● **TASK BRIEF**:
Convert the part of the entries below that opens with the line containing "genus: Xerocomellus" and closes with the line containing "family: Procyonidae" into a JSON list of strings, with one string per line and any blank lines left out. Include both of those lines and nothing outside that part.

● **INFORMATION PROVIDED**:
################

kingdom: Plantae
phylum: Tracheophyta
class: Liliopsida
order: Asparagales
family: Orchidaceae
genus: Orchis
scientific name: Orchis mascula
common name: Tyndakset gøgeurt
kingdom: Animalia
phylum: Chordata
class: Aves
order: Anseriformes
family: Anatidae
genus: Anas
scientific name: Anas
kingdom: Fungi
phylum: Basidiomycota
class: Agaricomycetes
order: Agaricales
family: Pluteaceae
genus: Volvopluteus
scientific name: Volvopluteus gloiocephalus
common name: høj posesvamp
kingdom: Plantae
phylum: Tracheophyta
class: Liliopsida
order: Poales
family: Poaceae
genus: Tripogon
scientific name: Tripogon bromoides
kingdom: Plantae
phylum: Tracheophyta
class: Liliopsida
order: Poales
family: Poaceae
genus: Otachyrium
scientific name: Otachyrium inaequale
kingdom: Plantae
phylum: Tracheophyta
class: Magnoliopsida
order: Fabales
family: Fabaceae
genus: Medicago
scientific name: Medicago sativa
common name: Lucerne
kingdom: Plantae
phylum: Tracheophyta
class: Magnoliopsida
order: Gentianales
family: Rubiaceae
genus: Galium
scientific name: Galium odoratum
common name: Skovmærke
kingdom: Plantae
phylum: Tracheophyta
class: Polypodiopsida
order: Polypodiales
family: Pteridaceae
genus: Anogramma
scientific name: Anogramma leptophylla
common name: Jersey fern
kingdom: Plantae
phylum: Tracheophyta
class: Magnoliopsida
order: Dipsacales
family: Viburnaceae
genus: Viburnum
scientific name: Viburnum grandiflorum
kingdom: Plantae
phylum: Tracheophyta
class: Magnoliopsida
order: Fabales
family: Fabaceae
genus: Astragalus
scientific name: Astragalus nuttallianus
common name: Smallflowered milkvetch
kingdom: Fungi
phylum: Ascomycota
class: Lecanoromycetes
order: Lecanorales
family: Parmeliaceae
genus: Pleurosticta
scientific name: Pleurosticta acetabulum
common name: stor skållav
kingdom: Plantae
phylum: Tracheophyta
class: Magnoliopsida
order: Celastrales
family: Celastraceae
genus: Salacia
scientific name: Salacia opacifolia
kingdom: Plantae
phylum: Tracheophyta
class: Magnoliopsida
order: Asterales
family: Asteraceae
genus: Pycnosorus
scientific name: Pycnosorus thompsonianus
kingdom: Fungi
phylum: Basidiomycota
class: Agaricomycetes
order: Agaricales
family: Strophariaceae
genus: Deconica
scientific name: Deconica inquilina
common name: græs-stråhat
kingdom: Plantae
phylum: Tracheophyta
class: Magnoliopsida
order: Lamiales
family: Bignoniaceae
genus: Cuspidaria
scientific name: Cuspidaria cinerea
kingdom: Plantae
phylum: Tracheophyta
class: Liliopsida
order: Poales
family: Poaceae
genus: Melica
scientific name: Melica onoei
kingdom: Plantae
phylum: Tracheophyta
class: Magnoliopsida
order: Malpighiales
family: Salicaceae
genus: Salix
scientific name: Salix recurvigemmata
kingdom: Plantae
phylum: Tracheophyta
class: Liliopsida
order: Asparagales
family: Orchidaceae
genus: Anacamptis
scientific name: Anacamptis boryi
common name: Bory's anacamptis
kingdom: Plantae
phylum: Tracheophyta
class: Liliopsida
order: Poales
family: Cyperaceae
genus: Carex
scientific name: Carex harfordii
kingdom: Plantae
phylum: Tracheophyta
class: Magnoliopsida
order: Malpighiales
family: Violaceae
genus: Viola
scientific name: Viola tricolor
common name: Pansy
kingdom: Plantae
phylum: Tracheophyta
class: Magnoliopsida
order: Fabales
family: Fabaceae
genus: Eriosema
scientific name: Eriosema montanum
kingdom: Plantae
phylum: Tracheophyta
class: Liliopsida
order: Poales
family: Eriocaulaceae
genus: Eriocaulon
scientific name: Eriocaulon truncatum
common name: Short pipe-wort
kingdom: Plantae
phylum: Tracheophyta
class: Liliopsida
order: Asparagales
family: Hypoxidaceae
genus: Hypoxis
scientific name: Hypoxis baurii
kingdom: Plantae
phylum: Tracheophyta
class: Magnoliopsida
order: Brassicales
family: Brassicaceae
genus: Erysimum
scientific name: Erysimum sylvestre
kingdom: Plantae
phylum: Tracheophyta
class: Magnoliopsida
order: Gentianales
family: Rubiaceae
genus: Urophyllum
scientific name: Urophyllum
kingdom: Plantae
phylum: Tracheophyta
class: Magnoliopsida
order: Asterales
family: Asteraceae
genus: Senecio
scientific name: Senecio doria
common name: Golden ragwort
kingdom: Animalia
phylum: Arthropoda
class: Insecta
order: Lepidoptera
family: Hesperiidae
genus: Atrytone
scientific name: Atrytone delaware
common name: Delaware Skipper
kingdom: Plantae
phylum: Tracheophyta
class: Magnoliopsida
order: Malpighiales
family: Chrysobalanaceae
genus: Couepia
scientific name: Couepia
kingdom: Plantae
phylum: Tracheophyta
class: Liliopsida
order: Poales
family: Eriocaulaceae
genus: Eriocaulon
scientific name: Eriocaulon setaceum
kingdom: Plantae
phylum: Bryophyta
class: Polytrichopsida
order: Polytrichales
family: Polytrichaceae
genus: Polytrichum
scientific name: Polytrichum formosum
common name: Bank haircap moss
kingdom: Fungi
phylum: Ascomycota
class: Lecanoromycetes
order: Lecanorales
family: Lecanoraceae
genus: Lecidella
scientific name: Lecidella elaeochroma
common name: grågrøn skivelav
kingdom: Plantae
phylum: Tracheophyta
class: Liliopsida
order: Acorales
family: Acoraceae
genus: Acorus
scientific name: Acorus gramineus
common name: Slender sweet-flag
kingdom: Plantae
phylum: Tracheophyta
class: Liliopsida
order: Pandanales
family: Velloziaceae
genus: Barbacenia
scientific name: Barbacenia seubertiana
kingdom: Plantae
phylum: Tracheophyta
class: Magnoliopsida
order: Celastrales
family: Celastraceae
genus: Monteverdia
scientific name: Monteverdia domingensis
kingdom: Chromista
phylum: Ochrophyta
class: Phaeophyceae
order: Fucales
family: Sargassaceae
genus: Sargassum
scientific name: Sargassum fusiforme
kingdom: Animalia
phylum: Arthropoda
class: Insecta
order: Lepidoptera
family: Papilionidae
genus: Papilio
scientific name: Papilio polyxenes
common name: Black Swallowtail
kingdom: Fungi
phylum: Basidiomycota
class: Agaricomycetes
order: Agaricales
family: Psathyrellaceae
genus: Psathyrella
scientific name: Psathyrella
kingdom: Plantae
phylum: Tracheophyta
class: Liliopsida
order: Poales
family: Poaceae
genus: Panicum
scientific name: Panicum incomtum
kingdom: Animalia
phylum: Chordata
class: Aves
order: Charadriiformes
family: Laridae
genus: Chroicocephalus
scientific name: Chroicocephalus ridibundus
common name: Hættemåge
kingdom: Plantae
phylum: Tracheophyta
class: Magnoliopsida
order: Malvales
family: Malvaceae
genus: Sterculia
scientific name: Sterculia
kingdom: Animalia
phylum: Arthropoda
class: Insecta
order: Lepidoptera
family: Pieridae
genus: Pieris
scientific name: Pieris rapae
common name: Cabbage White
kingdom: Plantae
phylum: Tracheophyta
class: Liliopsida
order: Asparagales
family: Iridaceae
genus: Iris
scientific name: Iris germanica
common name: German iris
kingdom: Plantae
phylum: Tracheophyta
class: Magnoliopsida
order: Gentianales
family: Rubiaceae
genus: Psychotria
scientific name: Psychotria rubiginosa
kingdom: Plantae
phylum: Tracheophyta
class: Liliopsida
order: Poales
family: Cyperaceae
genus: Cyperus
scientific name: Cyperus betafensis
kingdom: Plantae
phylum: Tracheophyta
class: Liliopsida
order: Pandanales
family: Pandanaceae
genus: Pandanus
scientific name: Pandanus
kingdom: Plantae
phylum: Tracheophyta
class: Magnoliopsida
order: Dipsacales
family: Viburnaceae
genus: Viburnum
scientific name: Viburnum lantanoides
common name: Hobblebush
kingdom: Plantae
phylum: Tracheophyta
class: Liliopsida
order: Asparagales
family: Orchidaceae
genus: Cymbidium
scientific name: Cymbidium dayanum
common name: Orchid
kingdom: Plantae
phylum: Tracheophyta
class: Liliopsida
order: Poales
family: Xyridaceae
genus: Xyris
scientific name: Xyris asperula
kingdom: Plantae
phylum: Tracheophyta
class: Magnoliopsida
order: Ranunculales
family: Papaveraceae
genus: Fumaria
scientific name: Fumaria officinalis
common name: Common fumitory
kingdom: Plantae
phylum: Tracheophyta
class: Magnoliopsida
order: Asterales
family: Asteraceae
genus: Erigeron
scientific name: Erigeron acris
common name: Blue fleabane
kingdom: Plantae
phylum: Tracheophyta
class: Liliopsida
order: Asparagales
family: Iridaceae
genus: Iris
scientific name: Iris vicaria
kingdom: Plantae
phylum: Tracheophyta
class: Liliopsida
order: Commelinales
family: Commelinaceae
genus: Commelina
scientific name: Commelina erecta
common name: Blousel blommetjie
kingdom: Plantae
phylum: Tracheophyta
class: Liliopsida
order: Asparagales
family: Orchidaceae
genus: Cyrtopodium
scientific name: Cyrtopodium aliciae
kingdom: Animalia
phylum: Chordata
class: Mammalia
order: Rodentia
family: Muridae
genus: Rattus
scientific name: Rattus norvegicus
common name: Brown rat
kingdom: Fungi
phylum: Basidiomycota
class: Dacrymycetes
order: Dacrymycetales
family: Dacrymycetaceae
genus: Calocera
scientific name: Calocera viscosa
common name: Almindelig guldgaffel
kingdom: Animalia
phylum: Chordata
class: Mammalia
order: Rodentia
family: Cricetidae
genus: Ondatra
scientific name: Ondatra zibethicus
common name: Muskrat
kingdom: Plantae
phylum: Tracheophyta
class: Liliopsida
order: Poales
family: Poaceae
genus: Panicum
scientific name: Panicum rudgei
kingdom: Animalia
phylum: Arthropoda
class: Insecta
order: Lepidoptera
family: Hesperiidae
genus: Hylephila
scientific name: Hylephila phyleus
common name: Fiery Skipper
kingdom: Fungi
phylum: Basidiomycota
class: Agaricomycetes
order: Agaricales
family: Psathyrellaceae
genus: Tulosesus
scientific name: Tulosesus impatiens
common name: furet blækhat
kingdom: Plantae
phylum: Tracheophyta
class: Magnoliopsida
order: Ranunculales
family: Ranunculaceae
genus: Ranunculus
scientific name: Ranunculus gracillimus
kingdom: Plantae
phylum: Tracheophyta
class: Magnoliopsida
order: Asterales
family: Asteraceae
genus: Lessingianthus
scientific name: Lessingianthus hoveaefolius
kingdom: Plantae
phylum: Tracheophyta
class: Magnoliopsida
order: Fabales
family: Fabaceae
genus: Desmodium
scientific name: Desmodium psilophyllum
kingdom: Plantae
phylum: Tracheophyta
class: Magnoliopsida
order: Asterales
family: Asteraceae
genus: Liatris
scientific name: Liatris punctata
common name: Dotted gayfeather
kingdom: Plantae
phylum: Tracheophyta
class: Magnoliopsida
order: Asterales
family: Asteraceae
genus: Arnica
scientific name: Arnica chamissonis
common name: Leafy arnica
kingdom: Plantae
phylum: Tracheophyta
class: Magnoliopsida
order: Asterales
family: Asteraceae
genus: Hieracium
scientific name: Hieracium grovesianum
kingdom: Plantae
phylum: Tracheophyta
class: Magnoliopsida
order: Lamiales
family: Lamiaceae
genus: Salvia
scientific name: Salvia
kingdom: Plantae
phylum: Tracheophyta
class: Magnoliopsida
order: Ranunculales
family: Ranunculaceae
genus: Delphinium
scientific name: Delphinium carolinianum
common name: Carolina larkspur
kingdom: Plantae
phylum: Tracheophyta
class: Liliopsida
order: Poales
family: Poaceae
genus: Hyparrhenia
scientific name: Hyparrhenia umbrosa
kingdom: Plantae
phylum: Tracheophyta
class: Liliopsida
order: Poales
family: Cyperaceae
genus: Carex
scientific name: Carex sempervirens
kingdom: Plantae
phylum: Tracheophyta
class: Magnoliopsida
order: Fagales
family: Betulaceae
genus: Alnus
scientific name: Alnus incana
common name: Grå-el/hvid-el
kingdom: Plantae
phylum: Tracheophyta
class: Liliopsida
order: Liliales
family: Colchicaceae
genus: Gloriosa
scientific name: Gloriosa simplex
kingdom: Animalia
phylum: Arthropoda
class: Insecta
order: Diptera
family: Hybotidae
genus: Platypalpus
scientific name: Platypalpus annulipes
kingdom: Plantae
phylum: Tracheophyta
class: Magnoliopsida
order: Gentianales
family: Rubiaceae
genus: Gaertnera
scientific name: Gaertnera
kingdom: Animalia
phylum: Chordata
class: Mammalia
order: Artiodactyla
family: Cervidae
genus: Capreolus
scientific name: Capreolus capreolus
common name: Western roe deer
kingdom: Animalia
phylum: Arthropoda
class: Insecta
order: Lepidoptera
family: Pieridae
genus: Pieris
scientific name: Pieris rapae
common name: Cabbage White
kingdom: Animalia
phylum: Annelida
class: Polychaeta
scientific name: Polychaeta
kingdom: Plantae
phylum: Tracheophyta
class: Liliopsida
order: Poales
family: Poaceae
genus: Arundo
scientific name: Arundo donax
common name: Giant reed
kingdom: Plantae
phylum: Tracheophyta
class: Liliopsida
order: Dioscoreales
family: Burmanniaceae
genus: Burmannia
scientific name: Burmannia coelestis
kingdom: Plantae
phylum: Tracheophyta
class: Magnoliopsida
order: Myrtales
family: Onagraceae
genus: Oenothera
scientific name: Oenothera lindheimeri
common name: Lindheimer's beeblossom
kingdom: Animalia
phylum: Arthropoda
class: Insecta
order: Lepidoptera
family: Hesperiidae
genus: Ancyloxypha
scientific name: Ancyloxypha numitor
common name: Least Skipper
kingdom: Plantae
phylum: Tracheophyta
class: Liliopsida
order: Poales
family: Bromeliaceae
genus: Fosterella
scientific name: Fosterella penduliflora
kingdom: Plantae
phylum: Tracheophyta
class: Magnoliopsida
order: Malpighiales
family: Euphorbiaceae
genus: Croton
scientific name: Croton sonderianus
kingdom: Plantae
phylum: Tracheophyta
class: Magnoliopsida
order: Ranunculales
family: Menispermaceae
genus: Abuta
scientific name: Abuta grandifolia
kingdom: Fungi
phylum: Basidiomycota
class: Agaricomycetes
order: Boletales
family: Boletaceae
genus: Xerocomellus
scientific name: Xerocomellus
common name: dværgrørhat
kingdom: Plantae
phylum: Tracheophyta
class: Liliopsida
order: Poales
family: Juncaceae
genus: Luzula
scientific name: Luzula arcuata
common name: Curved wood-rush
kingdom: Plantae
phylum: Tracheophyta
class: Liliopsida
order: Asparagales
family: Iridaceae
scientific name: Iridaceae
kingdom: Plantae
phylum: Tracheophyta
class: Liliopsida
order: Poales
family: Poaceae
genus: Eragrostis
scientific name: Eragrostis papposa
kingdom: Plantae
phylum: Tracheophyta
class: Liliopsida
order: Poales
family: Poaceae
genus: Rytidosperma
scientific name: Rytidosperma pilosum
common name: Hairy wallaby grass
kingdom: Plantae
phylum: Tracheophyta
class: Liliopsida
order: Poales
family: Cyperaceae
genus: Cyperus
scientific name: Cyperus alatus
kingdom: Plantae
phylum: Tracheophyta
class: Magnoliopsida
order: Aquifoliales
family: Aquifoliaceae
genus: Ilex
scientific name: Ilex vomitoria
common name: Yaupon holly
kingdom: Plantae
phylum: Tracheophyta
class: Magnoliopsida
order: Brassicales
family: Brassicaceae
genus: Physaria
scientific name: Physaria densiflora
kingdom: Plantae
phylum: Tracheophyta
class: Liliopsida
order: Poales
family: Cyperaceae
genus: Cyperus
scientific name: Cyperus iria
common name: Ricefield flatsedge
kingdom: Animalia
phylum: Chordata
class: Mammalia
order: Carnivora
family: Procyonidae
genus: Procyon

################

● **RESPONSE TO THIS TASK**:
[
  "genus: Xerocomellus",
  "scientific name: Xerocomellus",
  "common name: dværgrørhat",
  "kingdom: Plantae",
  "phylum: Tracheophyta",
  "class: Liliopsida",
  "order: Poales",
  "family: Juncaceae",
  "genus: Luzula",
  "scientific name: Luzula arcuata",
  "common name: Curved wood-rush",
  "kingdom: Plantae",
  "phylum: Tracheophyta",
  "class: Liliopsida",
  "order: Asparagales",
  "family: Iridaceae",
  "scientific name: Iridaceae",
  "kingdom: Plantae",
  "phylum: Tracheophyta",
  "class: Liliopsida",
  "order: Poales",
  "family: Poaceae",
  "genus: Eragrostis",
  "scientific name: Eragrostis papposa",
  "kingdom: Plantae",
  "phylum: Tracheophyta",
  "class: Liliopsida",
  "order: Poales",
  "family: Poaceae",
  "genus: Rytidosperma",
  "scientific name: Rytidosperma pilosum",
  "common name: Hairy wallaby grass",
  "kingdom: Plantae",
  "phylum: Tracheophyta",
  "class: Liliopsida",
  "order: Poales",
  "family: Cyperaceae",
  "genus: Cyperus",
  "scientific name: Cyperus alatus",
  "kingdom: Plantae",
  "phylum: Tracheophyta",
  "class: Magnoliopsida",
  "order: Aquifoliales",
  "family: Aquifoliaceae",
  "genus: Ilex",
  "scientific name: Ilex vomitoria",
  "common name: Yaupon holly",
  "kingdom: Plantae",
  "phylum: Tracheophyta",
  "class: Magnoliopsida",
  "order: Brassicales",
  "family: Brassicaceae",
  "genus: Physaria",
  "scientific name: Physaria densiflora",
  "kingdom: Plantae",
  "phylum: Tracheophyta",
  "class: Liliopsida",
  "order: Poales",
  "family: Cyperaceae",
  "genus: Cyperus",
  "scientific name: Cyperus iria",
  "common name: Ricefield flatsedge",
  "kingdom: Animalia",
  "phylum: Chordata",
  "class: Mammalia",
  "order: Carnivora",
  "family: Procyonidae"
]